Ich hoffe die Beschreibung meines Problems kommt rüber. Ansonsten einfach nachfragen. Bin absolut unerfahren was das arbeiten und vor allem verarbeiten von Drehgebern an geht. 

MFG kirkdickdick 

Danke für eure Antworten


----------



## Kirkdickdick (21 September 2017)

Sorry im Beispiel hat sich nach dem erstellen der Text verschoben


----------



## holgermaik (21 September 2017)

> Kann ich mir das Leben mit einem Absolutwertgeber bei dieser Aufgabe leichter machen ???


Ein Zähler hat den Vorteil, dass du nur durch die Variable (INT, DINT) in der Größe beschränkt bist. Ein Absolutwertgeber hat wiederum den Vorteil, das der Wert bei Spannungsausfall erhalten bleibt.
Ich denke das gröste Problem ist die Zählgrenze.
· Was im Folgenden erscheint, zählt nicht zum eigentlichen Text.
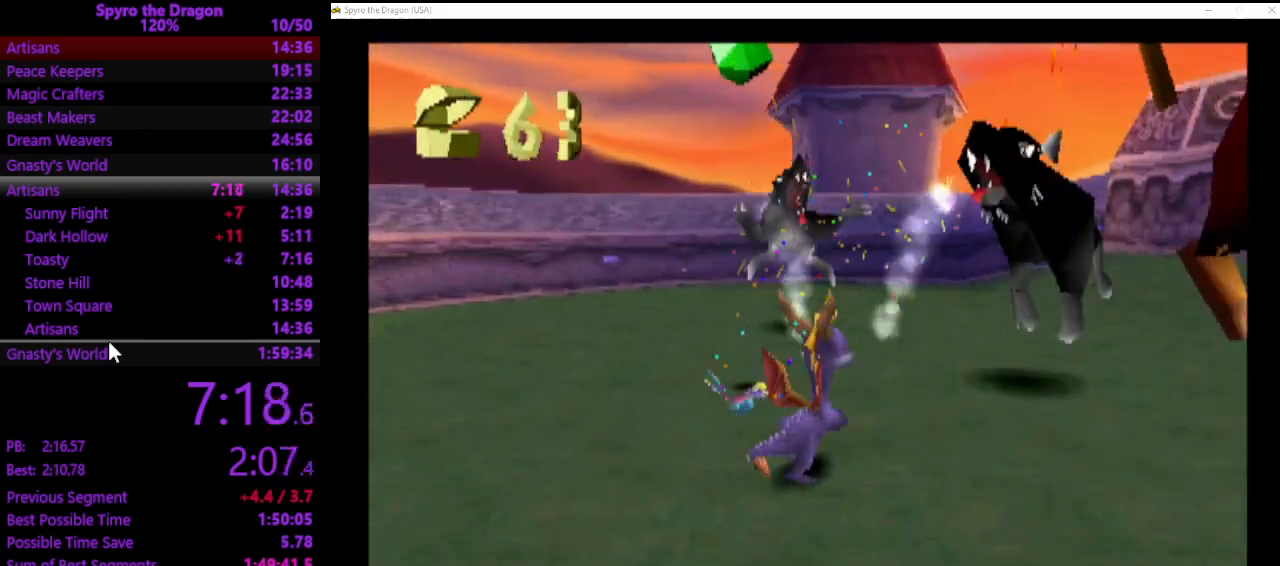
{"buttons": [], "left_stick": "center", "events": [[133, "CROSS", "up"], [200, "CIRCLE", "down"], [233, "left_stick", "right"], [300, "CIRCLE", "up"], [300, "left_stick", "center"], [333, "CIRCLE", "down"], [433, "CIRCLE", "up"]]}
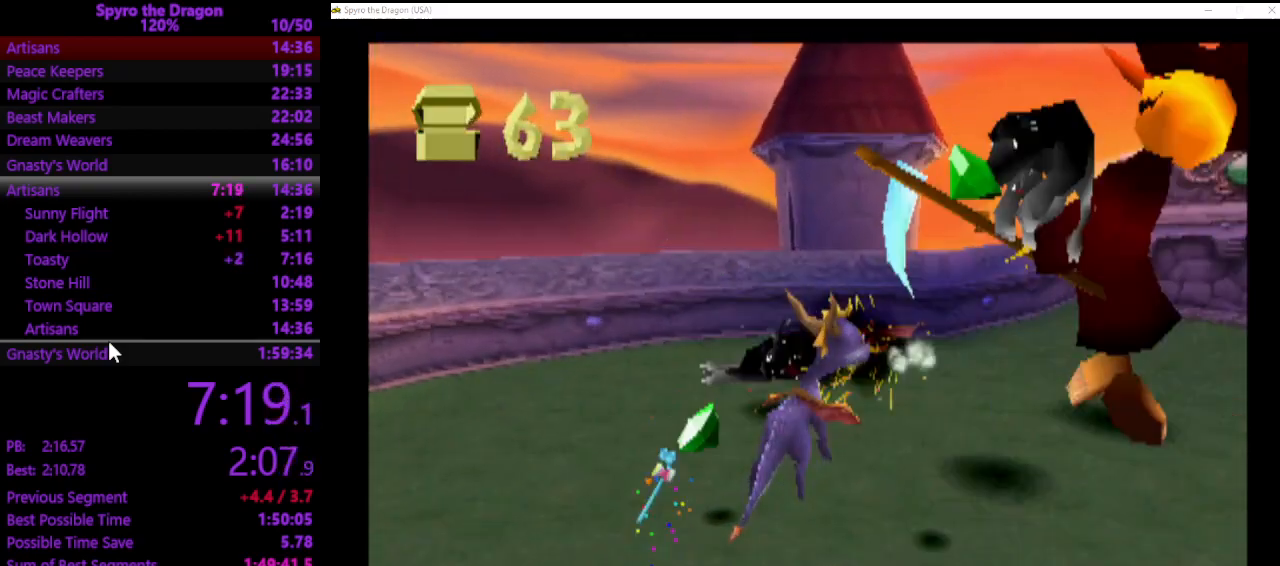
{"buttons": ["CIRCLE"], "left_stick": "up-right", "events": [[333, "left_stick", "up-right"], [500, "CIRCLE", "down"]]}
Ich würde nicht "Nullen". Wenn dein Zähler an die Grenze kommt, weist du ja wo welches Teil liegt. Jetzt würde ich den Zähler auf die Bandlänge setzen (z.B. 5000 für 5m Band) und den neuen Positionswert für jedes Teil speichern. Damit kannst du immer Positiv rechnen.



> Das Band darf sich im Betrieb auf der Antriebsrolle nicht durchdrehen sonst stimmt die Berechnung einfach nicht mehr.


Wenn das passiert hast du mit beiden Systemen verloren wenn sie am Antrieb montiert sind. In dem Fall hilft nur ein Geber am Band der formschlüssig angebracht ist.
Eventuell kann man am Band eine Referenzmarke anbringen mit der du deine Position vergleichen und korrigieren kannst.
Holger


----------



## Kirkdickdick (21 September 2017)

Vielen Dank für die Antwort,

Bei der eigentlichen Auswertung des Zählwertes besteht also kein Vorteil zwischen den Systemen ? Eher ein Nachteil weil die Zahlenwerte mit steigender Auflösung auch größer werden und von der SPS erstmal verarbeitet werden müssen.


----------



## holgermaik (21 September 2017)

> Bei der eigentlichen Auswertung des Zählwertes besteht also kein Vorteil zwischen den Systemen ?


Ich sehe da erstmal keinen Vorteil, da du dich ja nicht in einer absoluten Position befindest sondern dein Band permanent vorwärts läuft.


> Eher ein Nachteil weil die Zahlenwerte mit steigender Auflösung auch  größer werden und von der SPS erstmal verarbeitet werden müssen.


Bei einer modernen SPS spielt die größe der Zahlen erstmal keine Rolle. Wenn du z.B. mit einem DINT rechnechst wird immer eine 32bit Rechnung durchgeführt. Egal ob der Zahlenwert jetzt 1 oder 1 Mio. ist.

Bei der Anschaffung der Geräte konnte es je nach Genauigkeit und Geschwindigkeit zu erheblichen Preisunterschieden kommen. Da du aber bereits Geräte besitzt sehe keinen Vorteil einen Absolutwert Geber einzusetzen.
Holger


----------



## Heinileini (21 September 2017)

Moin Kirkdickdick!
Wenn Holgermaik sagt "Bei einer modernen SPS spielt die Größe der Zahlen erstmal keine Rolle. Wenn du z.B. mit einem DINT rechnest, wird immer eine 32bit Rechnung durchgeführt. Egal ob der Zahlenwert jetzt 1 oder 1 Mio. ist.", hat er nicht Unrecht. Aber ich bin trotzdem ganz auf Deiner Seite, wenn Du schon jetzt an das Thema ZählerÜberlauf denkst. Das "Jahr-2000-Problem" sollte man nicht immer wieder neu erfinden.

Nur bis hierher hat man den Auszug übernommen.